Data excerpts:
+++
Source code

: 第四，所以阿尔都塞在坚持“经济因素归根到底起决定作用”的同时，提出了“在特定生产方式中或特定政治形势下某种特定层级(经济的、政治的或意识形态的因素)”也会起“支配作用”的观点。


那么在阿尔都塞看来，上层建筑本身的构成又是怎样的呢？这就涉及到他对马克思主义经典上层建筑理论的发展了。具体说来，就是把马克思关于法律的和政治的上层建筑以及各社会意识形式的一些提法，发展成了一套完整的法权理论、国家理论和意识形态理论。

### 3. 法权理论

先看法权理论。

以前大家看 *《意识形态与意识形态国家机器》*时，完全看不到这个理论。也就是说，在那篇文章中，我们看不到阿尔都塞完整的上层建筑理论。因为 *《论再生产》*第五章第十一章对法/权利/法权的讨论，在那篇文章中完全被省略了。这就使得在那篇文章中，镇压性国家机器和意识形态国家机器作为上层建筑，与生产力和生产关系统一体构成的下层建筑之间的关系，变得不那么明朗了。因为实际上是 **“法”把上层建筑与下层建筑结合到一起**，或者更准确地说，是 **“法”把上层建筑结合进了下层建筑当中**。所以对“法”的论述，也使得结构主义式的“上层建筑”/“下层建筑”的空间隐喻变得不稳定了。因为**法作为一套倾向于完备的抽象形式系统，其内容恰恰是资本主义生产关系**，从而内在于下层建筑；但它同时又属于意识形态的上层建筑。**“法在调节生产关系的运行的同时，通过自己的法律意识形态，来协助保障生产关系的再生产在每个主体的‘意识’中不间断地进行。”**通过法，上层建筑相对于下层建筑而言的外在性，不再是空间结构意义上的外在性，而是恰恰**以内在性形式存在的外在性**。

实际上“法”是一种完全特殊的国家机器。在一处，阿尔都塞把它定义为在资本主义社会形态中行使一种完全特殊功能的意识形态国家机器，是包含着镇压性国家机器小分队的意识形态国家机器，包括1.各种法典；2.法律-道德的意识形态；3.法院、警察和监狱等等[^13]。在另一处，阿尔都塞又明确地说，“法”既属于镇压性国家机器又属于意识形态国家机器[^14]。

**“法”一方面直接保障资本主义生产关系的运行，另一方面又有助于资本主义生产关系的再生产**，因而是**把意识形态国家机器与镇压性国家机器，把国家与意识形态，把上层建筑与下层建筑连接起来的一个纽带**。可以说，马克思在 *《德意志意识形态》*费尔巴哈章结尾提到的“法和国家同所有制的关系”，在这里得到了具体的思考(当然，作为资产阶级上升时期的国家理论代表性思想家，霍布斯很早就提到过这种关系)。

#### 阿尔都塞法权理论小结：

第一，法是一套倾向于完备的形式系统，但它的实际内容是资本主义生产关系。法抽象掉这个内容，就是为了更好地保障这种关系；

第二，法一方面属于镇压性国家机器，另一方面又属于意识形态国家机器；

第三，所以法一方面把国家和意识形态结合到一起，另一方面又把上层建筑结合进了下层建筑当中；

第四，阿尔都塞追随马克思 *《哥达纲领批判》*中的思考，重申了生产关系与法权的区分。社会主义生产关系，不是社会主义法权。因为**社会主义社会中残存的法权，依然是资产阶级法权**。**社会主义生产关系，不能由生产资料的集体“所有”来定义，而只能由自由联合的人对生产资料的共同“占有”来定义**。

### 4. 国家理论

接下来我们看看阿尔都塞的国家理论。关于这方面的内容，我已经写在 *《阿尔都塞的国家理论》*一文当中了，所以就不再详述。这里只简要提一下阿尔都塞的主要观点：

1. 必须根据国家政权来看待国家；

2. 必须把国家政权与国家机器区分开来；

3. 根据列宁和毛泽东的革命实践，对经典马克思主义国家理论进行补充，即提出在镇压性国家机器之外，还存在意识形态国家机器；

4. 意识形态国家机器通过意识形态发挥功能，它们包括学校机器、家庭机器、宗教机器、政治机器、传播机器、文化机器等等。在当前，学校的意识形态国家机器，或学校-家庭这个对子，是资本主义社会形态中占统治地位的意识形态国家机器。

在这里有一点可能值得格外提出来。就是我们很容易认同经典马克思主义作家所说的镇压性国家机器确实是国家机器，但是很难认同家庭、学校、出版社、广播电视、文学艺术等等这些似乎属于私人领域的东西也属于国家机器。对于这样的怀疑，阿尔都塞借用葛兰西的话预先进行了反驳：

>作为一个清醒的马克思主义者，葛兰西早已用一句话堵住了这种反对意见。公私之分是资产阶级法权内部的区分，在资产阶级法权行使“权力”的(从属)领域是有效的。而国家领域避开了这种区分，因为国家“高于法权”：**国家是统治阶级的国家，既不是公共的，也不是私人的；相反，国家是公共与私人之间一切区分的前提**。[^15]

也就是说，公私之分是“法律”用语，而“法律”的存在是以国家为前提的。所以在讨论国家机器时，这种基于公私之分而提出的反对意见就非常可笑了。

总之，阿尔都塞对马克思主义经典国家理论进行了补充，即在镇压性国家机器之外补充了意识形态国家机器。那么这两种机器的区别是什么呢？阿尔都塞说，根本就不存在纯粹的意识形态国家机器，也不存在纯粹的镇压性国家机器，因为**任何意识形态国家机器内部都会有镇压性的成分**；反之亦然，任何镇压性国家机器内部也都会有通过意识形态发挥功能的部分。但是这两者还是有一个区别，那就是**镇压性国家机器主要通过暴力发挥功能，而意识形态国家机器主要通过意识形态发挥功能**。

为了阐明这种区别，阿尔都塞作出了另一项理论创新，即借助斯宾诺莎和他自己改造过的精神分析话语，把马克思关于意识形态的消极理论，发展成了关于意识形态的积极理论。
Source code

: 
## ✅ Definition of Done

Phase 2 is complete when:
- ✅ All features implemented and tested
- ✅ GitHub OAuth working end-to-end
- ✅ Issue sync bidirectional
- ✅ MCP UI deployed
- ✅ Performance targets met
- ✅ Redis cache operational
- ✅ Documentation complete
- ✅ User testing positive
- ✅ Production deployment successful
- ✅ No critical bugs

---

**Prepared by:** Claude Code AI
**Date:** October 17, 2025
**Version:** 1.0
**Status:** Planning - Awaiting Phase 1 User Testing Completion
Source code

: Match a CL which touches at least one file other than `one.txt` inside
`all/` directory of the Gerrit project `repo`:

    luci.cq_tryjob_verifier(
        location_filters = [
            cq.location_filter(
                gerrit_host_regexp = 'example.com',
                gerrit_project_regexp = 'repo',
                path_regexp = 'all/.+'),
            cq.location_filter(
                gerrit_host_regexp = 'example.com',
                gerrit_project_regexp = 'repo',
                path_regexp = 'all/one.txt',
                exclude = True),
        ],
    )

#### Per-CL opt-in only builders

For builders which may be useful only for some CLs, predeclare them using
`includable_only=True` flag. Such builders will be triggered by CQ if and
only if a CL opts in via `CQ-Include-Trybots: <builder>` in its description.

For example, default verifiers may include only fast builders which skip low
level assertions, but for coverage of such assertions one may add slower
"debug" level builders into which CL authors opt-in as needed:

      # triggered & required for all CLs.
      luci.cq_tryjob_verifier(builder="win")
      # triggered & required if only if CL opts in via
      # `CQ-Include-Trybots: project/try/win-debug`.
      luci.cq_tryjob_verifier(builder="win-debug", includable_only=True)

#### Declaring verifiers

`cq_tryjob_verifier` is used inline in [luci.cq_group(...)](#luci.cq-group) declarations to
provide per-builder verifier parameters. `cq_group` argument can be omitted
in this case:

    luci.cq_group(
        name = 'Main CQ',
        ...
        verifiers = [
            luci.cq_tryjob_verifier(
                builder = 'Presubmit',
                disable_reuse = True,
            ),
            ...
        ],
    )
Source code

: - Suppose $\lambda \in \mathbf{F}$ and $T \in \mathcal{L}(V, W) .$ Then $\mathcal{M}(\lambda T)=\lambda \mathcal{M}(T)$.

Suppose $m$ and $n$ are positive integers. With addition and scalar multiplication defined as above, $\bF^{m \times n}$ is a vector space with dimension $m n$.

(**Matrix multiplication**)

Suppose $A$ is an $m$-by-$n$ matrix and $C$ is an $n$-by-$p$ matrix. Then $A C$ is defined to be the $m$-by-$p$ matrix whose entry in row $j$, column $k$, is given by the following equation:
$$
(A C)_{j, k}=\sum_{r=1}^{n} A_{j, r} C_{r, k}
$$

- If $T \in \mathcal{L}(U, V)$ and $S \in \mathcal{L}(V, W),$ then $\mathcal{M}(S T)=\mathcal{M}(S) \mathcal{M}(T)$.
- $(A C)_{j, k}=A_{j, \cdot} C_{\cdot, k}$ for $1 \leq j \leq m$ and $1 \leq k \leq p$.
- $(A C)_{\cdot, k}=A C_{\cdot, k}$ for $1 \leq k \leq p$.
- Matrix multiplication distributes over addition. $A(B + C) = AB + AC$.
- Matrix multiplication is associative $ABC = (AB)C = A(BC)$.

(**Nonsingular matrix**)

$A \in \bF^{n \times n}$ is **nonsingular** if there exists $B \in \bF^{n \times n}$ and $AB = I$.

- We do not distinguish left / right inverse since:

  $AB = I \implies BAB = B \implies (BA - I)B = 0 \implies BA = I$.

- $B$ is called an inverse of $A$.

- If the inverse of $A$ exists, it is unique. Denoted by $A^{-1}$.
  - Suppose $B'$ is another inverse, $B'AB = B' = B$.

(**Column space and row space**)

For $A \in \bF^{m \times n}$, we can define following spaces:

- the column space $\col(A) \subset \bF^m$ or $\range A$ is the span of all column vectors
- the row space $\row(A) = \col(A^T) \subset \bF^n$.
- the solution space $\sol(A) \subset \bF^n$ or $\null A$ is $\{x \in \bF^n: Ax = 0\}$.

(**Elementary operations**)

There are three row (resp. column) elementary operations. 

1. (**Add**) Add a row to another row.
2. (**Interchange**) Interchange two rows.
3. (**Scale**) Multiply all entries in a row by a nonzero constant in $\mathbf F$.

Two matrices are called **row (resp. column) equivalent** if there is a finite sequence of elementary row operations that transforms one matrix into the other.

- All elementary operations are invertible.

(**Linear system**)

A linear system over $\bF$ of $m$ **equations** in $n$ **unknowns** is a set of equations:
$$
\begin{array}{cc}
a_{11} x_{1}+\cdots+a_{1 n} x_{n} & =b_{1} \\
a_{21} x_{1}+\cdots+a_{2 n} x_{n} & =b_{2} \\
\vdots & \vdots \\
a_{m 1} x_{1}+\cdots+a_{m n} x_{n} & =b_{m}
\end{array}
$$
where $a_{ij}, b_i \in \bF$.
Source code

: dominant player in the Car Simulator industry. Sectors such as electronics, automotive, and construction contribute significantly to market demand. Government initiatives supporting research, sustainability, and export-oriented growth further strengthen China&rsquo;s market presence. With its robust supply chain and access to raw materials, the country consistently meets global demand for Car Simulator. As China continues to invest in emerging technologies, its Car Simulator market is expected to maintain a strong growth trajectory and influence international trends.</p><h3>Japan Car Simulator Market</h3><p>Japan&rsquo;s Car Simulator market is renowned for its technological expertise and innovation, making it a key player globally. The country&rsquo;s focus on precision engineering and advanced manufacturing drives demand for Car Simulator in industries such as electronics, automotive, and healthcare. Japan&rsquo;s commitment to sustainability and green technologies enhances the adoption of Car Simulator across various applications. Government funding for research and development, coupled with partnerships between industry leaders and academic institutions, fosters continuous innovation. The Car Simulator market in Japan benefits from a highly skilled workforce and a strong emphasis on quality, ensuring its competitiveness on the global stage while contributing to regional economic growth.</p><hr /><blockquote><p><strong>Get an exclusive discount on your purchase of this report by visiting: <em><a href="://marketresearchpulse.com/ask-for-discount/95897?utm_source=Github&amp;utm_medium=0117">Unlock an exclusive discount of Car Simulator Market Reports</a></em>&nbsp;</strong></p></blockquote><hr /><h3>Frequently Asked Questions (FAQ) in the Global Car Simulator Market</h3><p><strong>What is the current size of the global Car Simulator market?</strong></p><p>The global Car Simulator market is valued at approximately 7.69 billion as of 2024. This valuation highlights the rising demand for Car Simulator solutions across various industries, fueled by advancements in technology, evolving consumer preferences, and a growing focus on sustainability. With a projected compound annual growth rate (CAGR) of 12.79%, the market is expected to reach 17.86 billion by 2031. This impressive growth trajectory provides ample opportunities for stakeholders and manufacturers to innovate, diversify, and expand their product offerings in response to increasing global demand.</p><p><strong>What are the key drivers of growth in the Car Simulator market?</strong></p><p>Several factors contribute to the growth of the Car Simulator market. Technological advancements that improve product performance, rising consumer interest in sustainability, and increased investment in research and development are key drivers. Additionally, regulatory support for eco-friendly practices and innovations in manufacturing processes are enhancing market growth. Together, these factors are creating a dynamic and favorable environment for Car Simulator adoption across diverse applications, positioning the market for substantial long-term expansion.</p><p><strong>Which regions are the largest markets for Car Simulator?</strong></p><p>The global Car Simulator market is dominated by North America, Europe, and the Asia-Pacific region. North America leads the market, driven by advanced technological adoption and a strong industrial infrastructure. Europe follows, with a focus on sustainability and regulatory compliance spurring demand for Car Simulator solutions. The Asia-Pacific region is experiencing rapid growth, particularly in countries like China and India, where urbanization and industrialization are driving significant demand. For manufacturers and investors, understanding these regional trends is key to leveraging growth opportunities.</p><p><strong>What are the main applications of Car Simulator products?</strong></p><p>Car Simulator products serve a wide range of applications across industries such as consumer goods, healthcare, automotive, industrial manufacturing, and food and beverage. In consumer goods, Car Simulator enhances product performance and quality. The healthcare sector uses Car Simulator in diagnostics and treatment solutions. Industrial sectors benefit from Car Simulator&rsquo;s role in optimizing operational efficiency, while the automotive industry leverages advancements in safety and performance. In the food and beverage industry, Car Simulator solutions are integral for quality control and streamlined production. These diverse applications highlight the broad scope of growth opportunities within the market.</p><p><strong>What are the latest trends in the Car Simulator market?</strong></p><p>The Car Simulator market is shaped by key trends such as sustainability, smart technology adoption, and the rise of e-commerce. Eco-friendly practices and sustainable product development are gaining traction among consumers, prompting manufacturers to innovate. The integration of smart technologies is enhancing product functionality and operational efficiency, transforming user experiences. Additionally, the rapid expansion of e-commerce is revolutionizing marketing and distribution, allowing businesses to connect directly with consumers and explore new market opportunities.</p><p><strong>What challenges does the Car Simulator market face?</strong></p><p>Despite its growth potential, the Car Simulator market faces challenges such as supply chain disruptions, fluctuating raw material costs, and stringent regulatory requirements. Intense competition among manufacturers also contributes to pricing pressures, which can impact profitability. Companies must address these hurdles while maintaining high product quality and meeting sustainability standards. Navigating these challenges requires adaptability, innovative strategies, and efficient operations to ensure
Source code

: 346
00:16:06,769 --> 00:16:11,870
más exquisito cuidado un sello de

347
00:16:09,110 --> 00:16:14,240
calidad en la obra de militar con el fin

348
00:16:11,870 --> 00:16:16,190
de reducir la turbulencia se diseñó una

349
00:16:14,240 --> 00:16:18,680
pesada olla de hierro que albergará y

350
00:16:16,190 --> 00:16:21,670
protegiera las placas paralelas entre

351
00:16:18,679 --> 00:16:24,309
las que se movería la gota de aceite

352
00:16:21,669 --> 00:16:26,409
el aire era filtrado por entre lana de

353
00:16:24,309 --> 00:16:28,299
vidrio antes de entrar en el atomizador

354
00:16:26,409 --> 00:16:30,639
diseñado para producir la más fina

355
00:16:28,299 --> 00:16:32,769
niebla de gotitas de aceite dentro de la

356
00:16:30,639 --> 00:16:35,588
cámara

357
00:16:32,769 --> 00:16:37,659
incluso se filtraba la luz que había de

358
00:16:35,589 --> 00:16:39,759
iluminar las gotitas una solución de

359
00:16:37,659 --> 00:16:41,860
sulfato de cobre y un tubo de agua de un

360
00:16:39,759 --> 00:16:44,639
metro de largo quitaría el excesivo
+++
• What is expected: Reproduce word for word the lines in the data from the line with "4. 意识形态国家机器通过意" to the line with "在这里有一点可能值得格外提出", including both of those lines.

• Final answer:
4. 意识形态国家机器通过意识形态发挥功能，它们包括学校机器、家庭机器、宗教机器、政治机器、传播机器、文化机器等等。在当前，学校的意识形态国家机器，或学校-家庭这个对子，是资本主义社会形态中占统治地位的意识形态国家机器。

在这里有一点可能值得格外提出来。就是我们很容易认同经典马克思主义作家所说的镇压性国家机器确实是国家机器，但是很难认同家庭、学校、出版社、广播电视、文学艺术等等这些似乎属于私人领域的东西也属于国家机器。对于这样的怀疑，阿尔都塞借用葛兰西的话预先进行了反驳：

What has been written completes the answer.